>>>

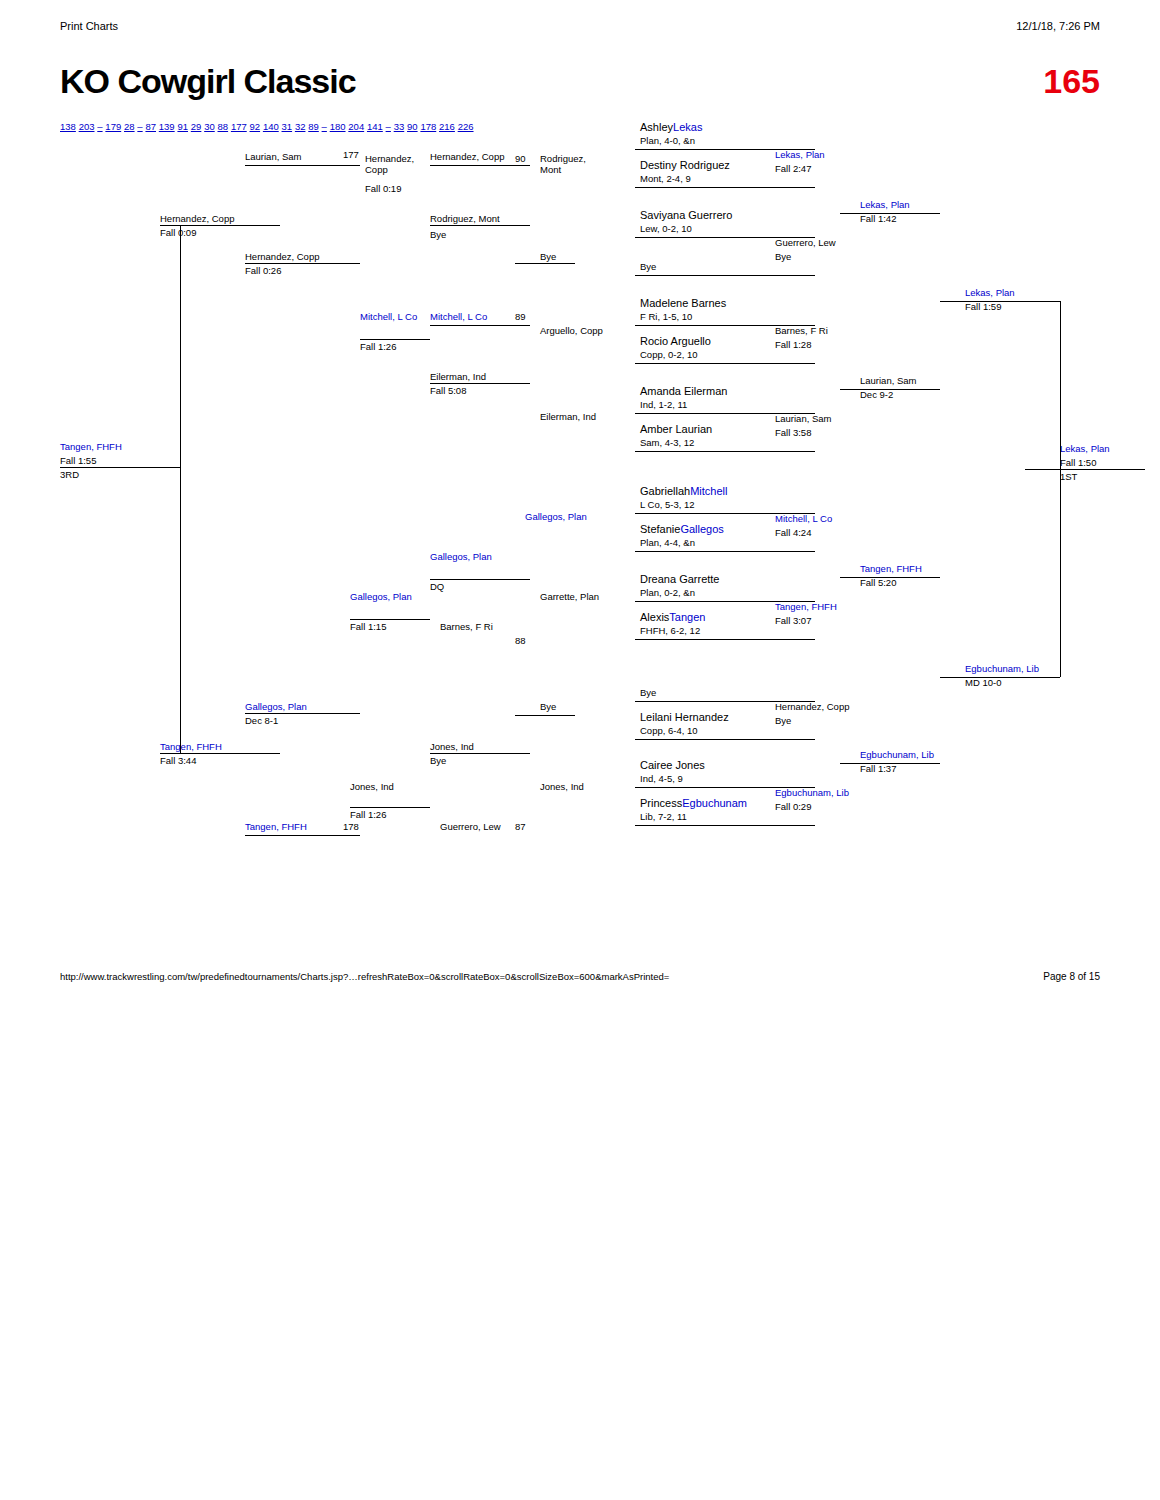Print Charts
12/1/18, 7:26 PM
KO Cowgirl Classic
165
Laurian, Sam 177
Hernandez,
Copp 138 Hernandez, Copp 90
Rodriguez,
Mont Fall 0:19 Hernandez, Copp 203 Fall 0:09
Rodriguez, Mont Bye –
Hernandez, Copp 179 Fall 0:26
Bye
Ashley Lekas Plan, 4-0, &n
Destiny Rodriguez Mont, 2-4, 9 28
Lekas, Plan Fall 2:47 Saviyana Guerrero Lew, 0-2, 10
Bye –
Guerrero, Lew Bye 87 Lekas, Plan Fall 1:42
Mitchell, L Co 139 89
Mitchell, L Co Fall 1:26
Arguello, Copp Eilerman, Ind Fall 5:08 91
Eilerman, Ind Madelene Barnes F Ri, 1-5, 10
Rocio Arguello Copp, 0-2, 10 29
Barnes, F Ri Fall 1:28 Amanda Eilerman Ind, 1-2, 11
Amber Laurian Sam, 4-3, 12 30
Laurian, Sam Fall 3:58 88 Laurian, Sam Dec 9-2
177 Lekas, Plan Fall 1:59
Gallegos, Plan 92 Gallegos, Plan DQ
Garrette, Plan Gallegos, Plan 140 Fall 1:15
Barnes, F Ri 88 Gabriellah Mitchell L Co, 5-3, 12
Stefanie Gallegos Plan, 4-4, &n 31
Mitchell, L Co Fall 4:24 Dreana Garrette Plan, 0-2, &n
Alexis Tangen FHFH, 6-2, 12 32
Tangen, FHFH Fall 3:07 89 Tangen, FHFH Fall 5:20
Bye
Jones, Ind Bye –
Jones, Ind Gallegos, Plan 180 Dec 8-1
Tangen, FHFH 204 Fall 3:44
Jones, Ind 141 Fall 1:26
Tangen, FHFH 178
Guerrero, Lew 87 Bye
Leilani Hernandez Copp, 6-4, 10 –
Hernandez, Copp Bye Cairee Jones Ind, 4-5, 9
Princess Egbuchunam Lib, 7-2, 11 33
Egbuchunam, Lib Fall 0:29 90 Egbuchunam, Lib Fall 1:37
178 Egbuchunam, Lib MD 10-0
Lekas, Plan Fall 1:50 216 1ST
Tangen, FHFH Fall 1:55 3RD 226
http://www.trackwrestling.com/tw/predefinedtournaments/Charts.jsp?…refreshRateBox=0&scrollRateBox=0&scrollSizeBox=600&markAsPrinted=
Page 8 of 15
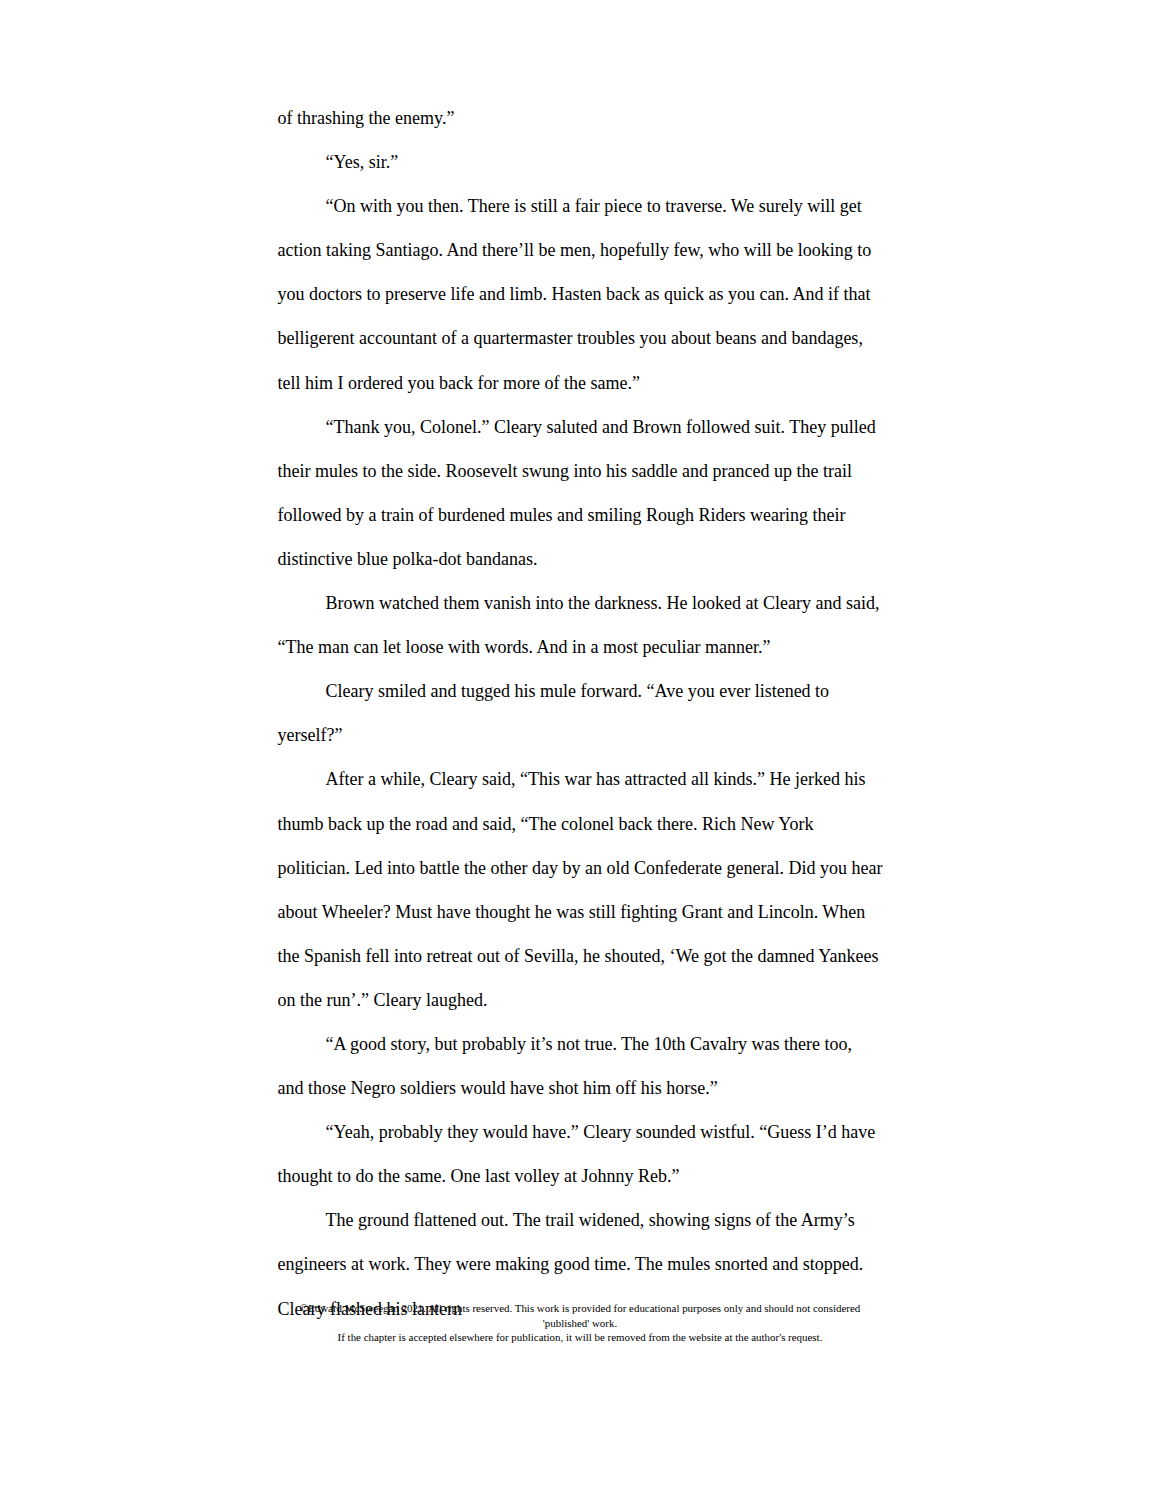of thrashing the enemy.”
“Yes, sir.”
“On with you then. There is still a fair piece to traverse. We surely will get action taking Santiago. And there’ll be men, hopefully few, who will be looking to you doctors to preserve life and limb. Hasten back as quick as you can. And if that belligerent accountant of a quartermaster troubles you about beans and bandages, tell him I ordered you back for more of the same.”
“Thank you, Colonel.” Cleary saluted and Brown followed suit. They pulled their mules to the side. Roosevelt swung into his saddle and pranced up the trail followed by a train of burdened mules and smiling Rough Riders wearing their distinctive blue polka-dot bandanas.
Brown watched them vanish into the darkness. He looked at Cleary and said, “The man can let loose with words. And in a most peculiar manner.”
Cleary smiled and tugged his mule forward. “Ave you ever listened to yerself?”
After a while, Cleary said, “This war has attracted all kinds.” He jerked his thumb back up the road and said, “The colonel back there. Rich New York politician. Led into battle the other day by an old Confederate general. Did you hear about Wheeler? Must have thought he was still fighting Grant and Lincoln. When the Spanish fell into retreat out of Sevilla, he shouted, ‘We got the damned Yankees on the run’.” Cleary laughed.
“A good story, but probably it’s not true. The 10th Cavalry was there too, and those Negro soldiers would have shot him off his horse.”
“Yeah, probably they would have.” Cleary sounded wistful. “Guess I’d have thought to do the same. One last volley at Johnny Reb.”
The ground flattened out. The trail widened, showing signs of the Army’s engineers at work. They were making good time. The mules snorted and stopped. Cleary flashed his lantern
©Edward McSweegan 2021. All rights reserved. This work is provided for educational purposes only and should not considered 'published' work.
If the chapter is accepted elsewhere for publication, it will be removed from the website at the author's request.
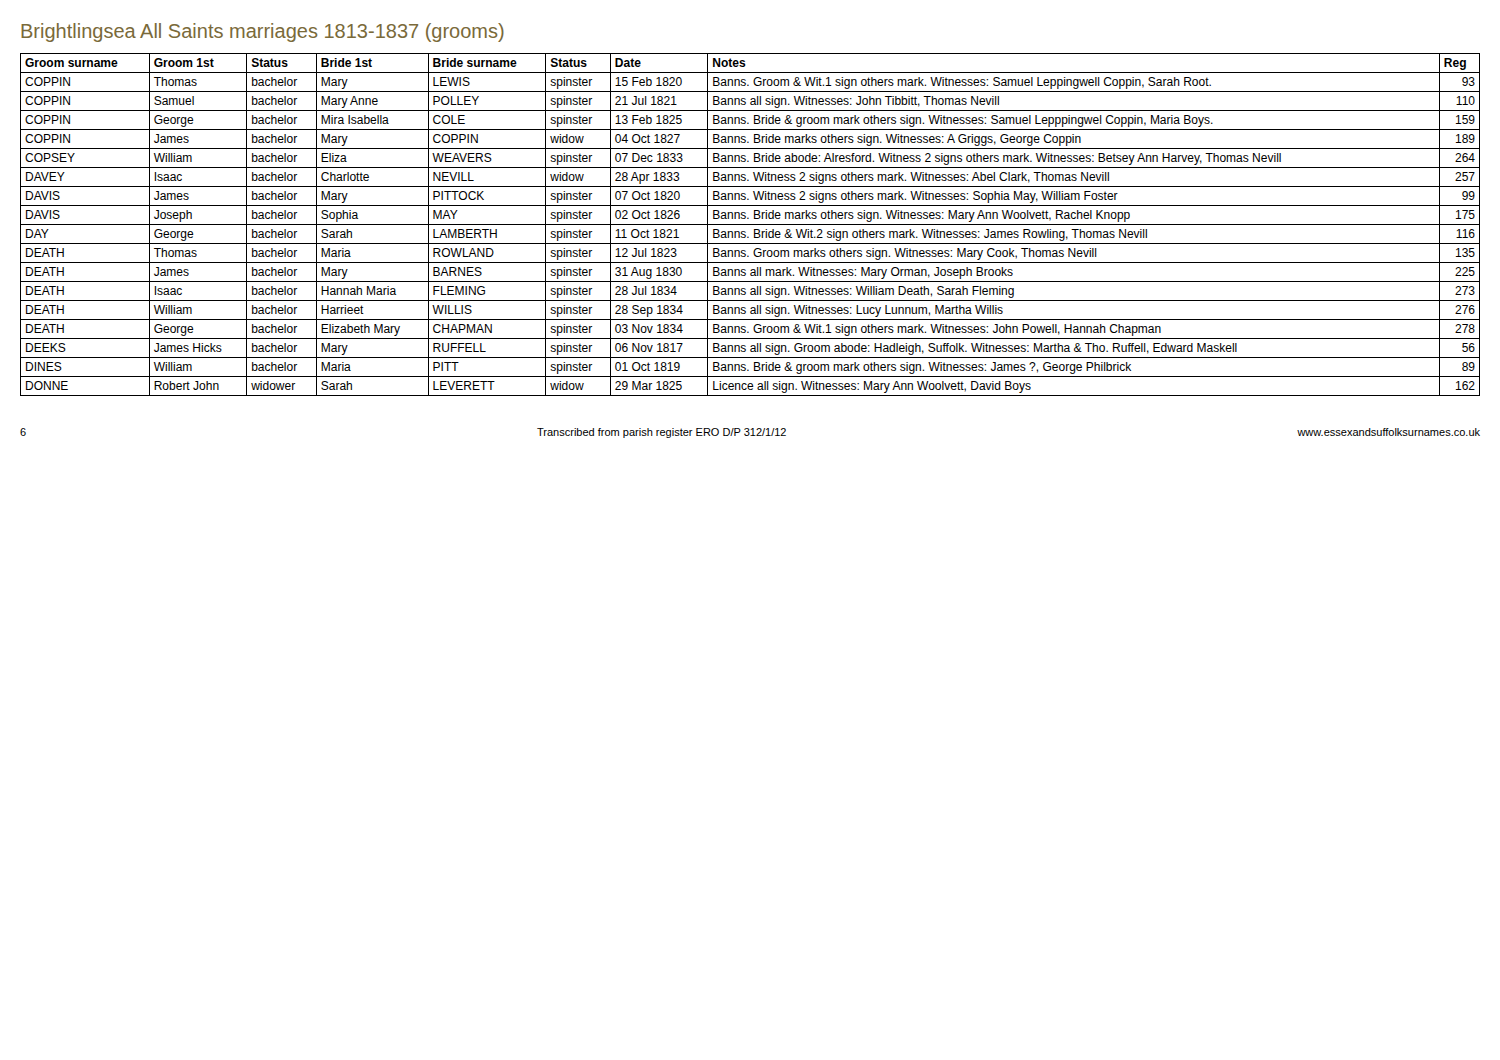Brightlingsea All Saints marriages 1813-1837 (grooms)
| Groom surname | Groom 1st | Status | Bride 1st | Bride surname | Status | Date | Notes | Reg |
| --- | --- | --- | --- | --- | --- | --- | --- | --- |
| COPPIN | Thomas | bachelor | Mary | LEWIS | spinster | 15 Feb 1820 | Banns. Groom & Wit.1 sign others mark. Witnesses: Samuel Leppingwell Coppin, Sarah Root. | 93 |
| COPPIN | Samuel | bachelor | Mary Anne | POLLEY | spinster | 21 Jul 1821 | Banns all sign. Witnesses: John Tibbitt, Thomas Nevill | 110 |
| COPPIN | George | bachelor | Mira Isabella | COLE | spinster | 13 Feb 1825 | Banns. Bride & groom mark others sign. Witnesses: Samuel Lepppingwel Coppin, Maria Boys. | 159 |
| COPPIN | James | bachelor | Mary | COPPIN | widow | 04 Oct 1827 | Banns. Bride marks others sign. Witnesses: A Griggs, George Coppin | 189 |
| COPSEY | William | bachelor | Eliza | WEAVERS | spinster | 07 Dec 1833 | Banns. Bride abode: Alresford. Witness 2 signs others mark. Witnesses: Betsey Ann Harvey, Thomas Nevill | 264 |
| DAVEY | Isaac | bachelor | Charlotte | NEVILL | widow | 28 Apr 1833 | Banns. Witness 2 signs others mark. Witnesses: Abel Clark, Thomas Nevill | 257 |
| DAVIS | James | bachelor | Mary | PITTOCK | spinster | 07 Oct 1820 | Banns. Witness 2 signs others mark. Witnesses: Sophia May, William Foster | 99 |
| DAVIS | Joseph | bachelor | Sophia | MAY | spinster | 02 Oct 1826 | Banns. Bride marks others sign. Witnesses: Mary Ann Woolvett, Rachel Knopp | 175 |
| DAY | George | bachelor | Sarah | LAMBERTH | spinster | 11 Oct 1821 | Banns. Bride & Wit.2 sign others mark. Witnesses: James Rowling, Thomas Nevill | 116 |
| DEATH | Thomas | bachelor | Maria | ROWLAND | spinster | 12 Jul 1823 | Banns. Groom marks others sign. Witnesses: Mary Cook, Thomas Nevill | 135 |
| DEATH | James | bachelor | Mary | BARNES | spinster | 31 Aug 1830 | Banns all mark. Witnesses: Mary Orman, Joseph Brooks | 225 |
| DEATH | Isaac | bachelor | Hannah Maria | FLEMING | spinster | 28 Jul 1834 | Banns all sign. Witnesses: William Death, Sarah Fleming | 273 |
| DEATH | William | bachelor | Harrieet | WILLIS | spinster | 28 Sep 1834 | Banns all sign. Witnesses: Lucy Lunnum, Martha Willis | 276 |
| DEATH | George | bachelor | Elizabeth Mary | CHAPMAN | spinster | 03 Nov 1834 | Banns. Groom & Wit.1 sign others mark. Witnesses: John Powell, Hannah Chapman | 278 |
| DEEKS | James Hicks | bachelor | Mary | RUFFELL | spinster | 06 Nov 1817 | Banns all sign. Groom abode: Hadleigh, Suffolk. Witnesses: Martha & Tho. Ruffell, Edward Maskell | 56 |
| DINES | William | bachelor | Maria | PITT | spinster | 01 Oct 1819 | Banns. Bride & groom mark others sign. Witnesses: James ?, George Philbrick | 89 |
| DONNE | Robert John | widower | Sarah | LEVERETT | widow | 29 Mar 1825 | Licence all sign. Witnesses: Mary Ann Woolvett, David Boys | 162 |
6 Transcribed from parish register ERO D/P 312/1/12 www.essexandsuffolksurnames.co.uk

<<<

** The problem **
Go through the data above and count the lines that hold "Edward". Respond with the number and no other words.

** Response to the exercise **
2